6 Ways To Improve Children’s Learning Skills Outside School
Your children’s education should be more than getting straight A’s or enhancing their memorization skills. Education isn’t only limited inside the school premises. Instead, their learning must also continue even outside the classroom. You can motivate your child to keep learning everywhere, everyday. It’s a lifetime pursuit that continues even when they’re older.
Learning skills are practices one can utilize to be successful in life. But how can you foster the importance of learning so children embrace it with a positive attitude? To get started, here are six ways you can help improve your children’s learning skills outside the school:
1. Feed Their Curiosity Through Sunday School
You can encourage your kids to participate in Sunday school sessions during the weekend.

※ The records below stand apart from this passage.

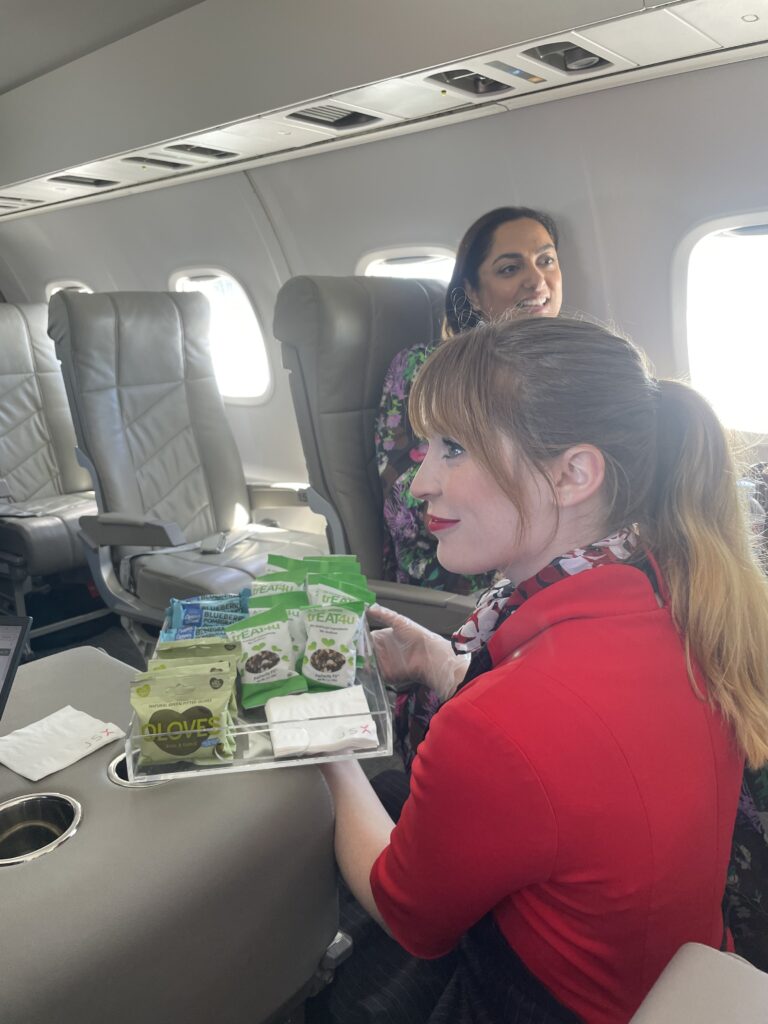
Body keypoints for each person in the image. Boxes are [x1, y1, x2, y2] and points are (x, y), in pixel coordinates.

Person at [311, 317, 768, 1024]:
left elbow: (409, 915)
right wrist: (441, 664)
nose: (416, 484)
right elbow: (582, 759)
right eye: (426, 446)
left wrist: (326, 745)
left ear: (573, 474)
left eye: (453, 449)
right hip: (668, 963)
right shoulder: (688, 591)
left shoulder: (500, 725)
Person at [375, 206, 562, 766]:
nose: (537, 279)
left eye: (547, 260)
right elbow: (406, 502)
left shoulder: (570, 372)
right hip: (457, 570)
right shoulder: (429, 369)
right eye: (510, 268)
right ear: (473, 294)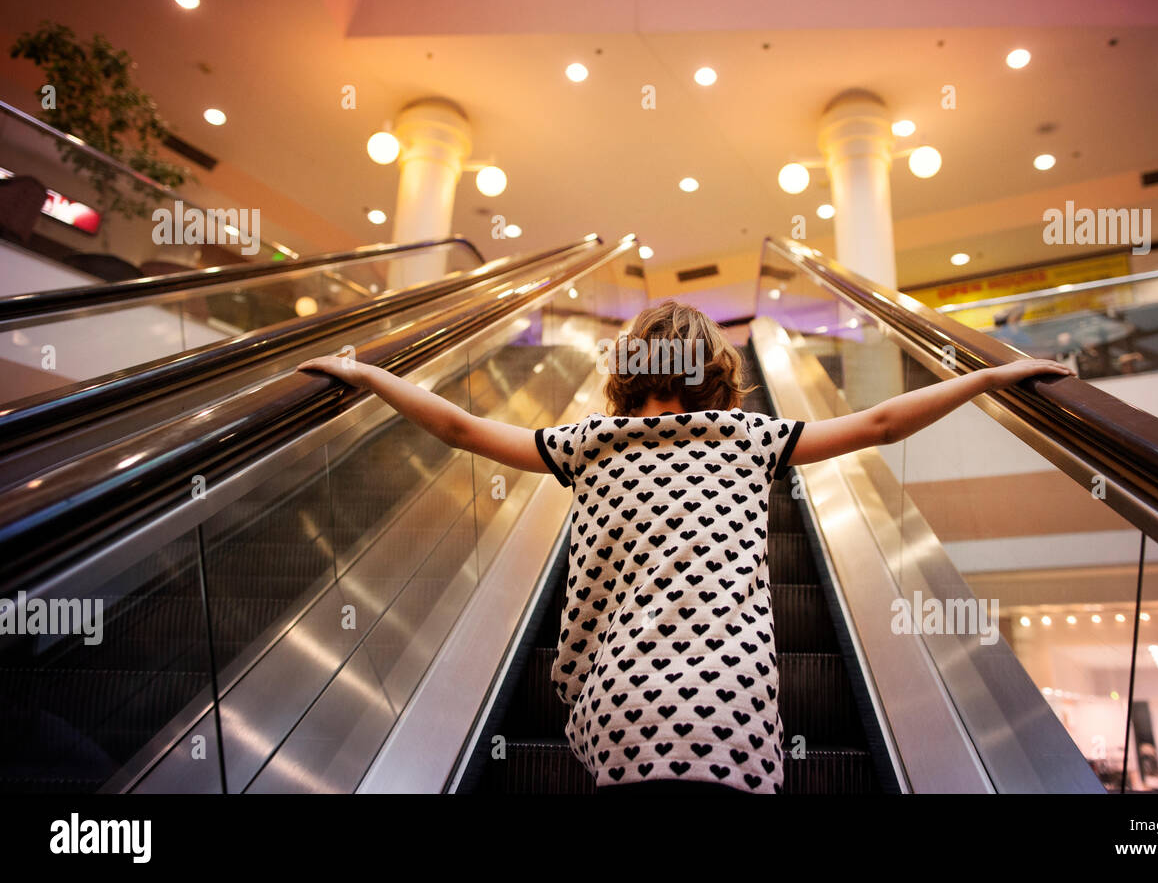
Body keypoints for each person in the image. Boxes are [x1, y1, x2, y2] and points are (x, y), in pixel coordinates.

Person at [298, 299, 1074, 793]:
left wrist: (365, 377)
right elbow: (881, 422)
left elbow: (462, 427)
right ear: (714, 371)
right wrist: (990, 377)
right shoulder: (749, 436)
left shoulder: (589, 443)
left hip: (623, 699)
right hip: (731, 700)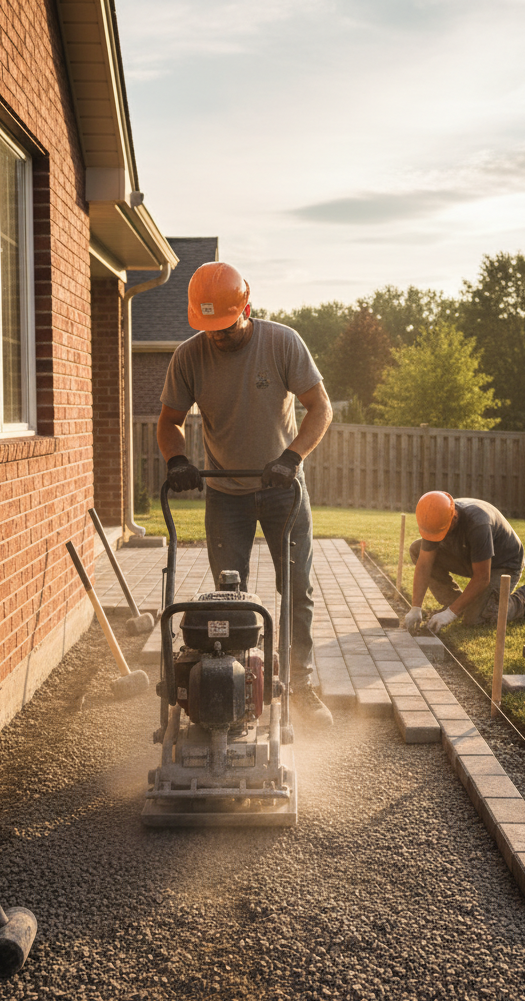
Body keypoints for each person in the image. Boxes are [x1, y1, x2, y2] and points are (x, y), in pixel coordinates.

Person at [157, 262, 334, 727]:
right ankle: (232, 687)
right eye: (208, 327)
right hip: (225, 494)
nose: (216, 336)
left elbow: (321, 408)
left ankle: (302, 685)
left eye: (225, 326)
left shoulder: (282, 342)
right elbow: (168, 420)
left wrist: (292, 458)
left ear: (246, 309)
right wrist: (177, 460)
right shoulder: (189, 357)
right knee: (228, 598)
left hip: (283, 490)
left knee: (295, 590)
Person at [403, 491, 525, 633]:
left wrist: (450, 614)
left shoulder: (478, 523)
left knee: (476, 618)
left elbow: (482, 578)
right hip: (470, 555)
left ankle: (523, 601)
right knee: (417, 550)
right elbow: (425, 564)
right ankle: (452, 601)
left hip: (502, 563)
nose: (436, 539)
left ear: (454, 517)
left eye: (442, 533)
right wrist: (416, 607)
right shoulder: (434, 517)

Sunday school is full of unique stories that pique most children’s curiosity, a factor in enhancing their creative skills. They will be introduced to Sunday school teaching materials that they wouldn’t normally see in their regular school. Examples are worship storybooks, mystery puzzles, and temple crafts.
The more children are exposed to storytelling, the more they develop their imagination and creativity.
2. Hit Multiple Learning Skills With Baseball
Starting at age seven, your kids can be signed up for your neighborhood’s baseball program. This is a great sport to help kids improve their motor skills while get much needed exercise. But it doesn’t end there. Baseball touches a lot of life skills and learning skills including teamwork, situation analysis (assessing challenges and opportunities in the field), and decision-making (whether or not to commit interference).
Strategy development (researching and analyzing for potential ways to win in future matches) can be introduced to children who’s inclined to watch footages of their game play. This can also be applied to other team sports your kiddos are interested in, such as basketball, soccer, and hockey.
3. Organize A Day For A Food Factory Tour
If there’s a food factory nearby, and if they conduct tours to their production facility, grab the chance to visit. Kids will love candy and chocolate factories, but you can also consider tours offered by makers of other food products. Factories have equipment and setup that kids don’t typically see. And when they get to see how the chocolates are made, with precision, timing, and speed, they are indirectly introduced to a handful of organizational skills.
Organizational skills are habits that make one’s performance of tasks effective and efficient. The concept may still be very new to children but watching the systematic production at work at the factories may give them insights into many components of this skill set. Example components are time management (prioritizing activities), schedule planning (putting tasks in the most practical sequence possible), and productivity (getting things done).
4. Solve Puzzles At A Toy Convention
Did you like playing with interlocking plastic bricks as a child? Your kids may do, too! If there is a major convention or even just a private fair of this particular toy in your area, you can definitely head out there with the whole family. Building blocks and bricks teaches a couple of learning skills to children.
Creative abilities they can enhance are problem-solving, innovation, open-mindedness, and repurposing (coming up with many uses of a particular thing). Critical thinking skills they’ll start applying can be paying attention to detail and thinking analytically. By teaching them these 21st century skill sets, you can put them on a path to becoming sought-after professionals when they become adults.
5. Find Meaning In Pet Shops And Volunteer Work
Put a cat in a child’s arms and watch that kiddo’s face light up. A dog can have the same effect. Bringing your children to the nearby pet shop can strengthen your kids’ connection to others. The same can be said about volunteer work. Look up age-appropriate volunteer programs in your area.
Examples are cleaning up around the neighborhood, supervised working at soup kitchens, homeless shelters, and animal sanctuaries, and teaching other children if your kiddo is academically inclined. Allowing your kids to have these experiences early on will reinforce their communication skills, two of which are empathy and respect. Aside from these, working with their peers and adults teaches them reliability, task delegation, and engagement. These are significant collaboration skills they can continue to train in themselves as they grow to adulthood.
6. Gaining Higher Order Thinking Skills At The Library
A child comes out to this world, and they start to have unique personalities. If your elementary schooler is the reading type, spend time with them at the library. They’ll feel quite at home in the quietude of its halls. Let them go to the books they’re interested in, with your supervision, of course. Pick something you like, too, so you can sit beside them while both of you silently read on your own. Or read the same book softly together, if possible.
Reading at a young age gives a lot of benefits not only in terms of expanding your kiddo’s vocabulary, diction, and perspective, but also in higher order thinking skills. Examples of components within this latter skill set are critical thinking (questioning the truth of concepts), inferencing (using reason to get to conclusions), and evaluation (testing the credibility of claims). All are important learning skills.
Learning is a never-ending journey, and it’s something everyone should do. With these tips, you can create an environment that will stimulate your children to keep learning and stay curious.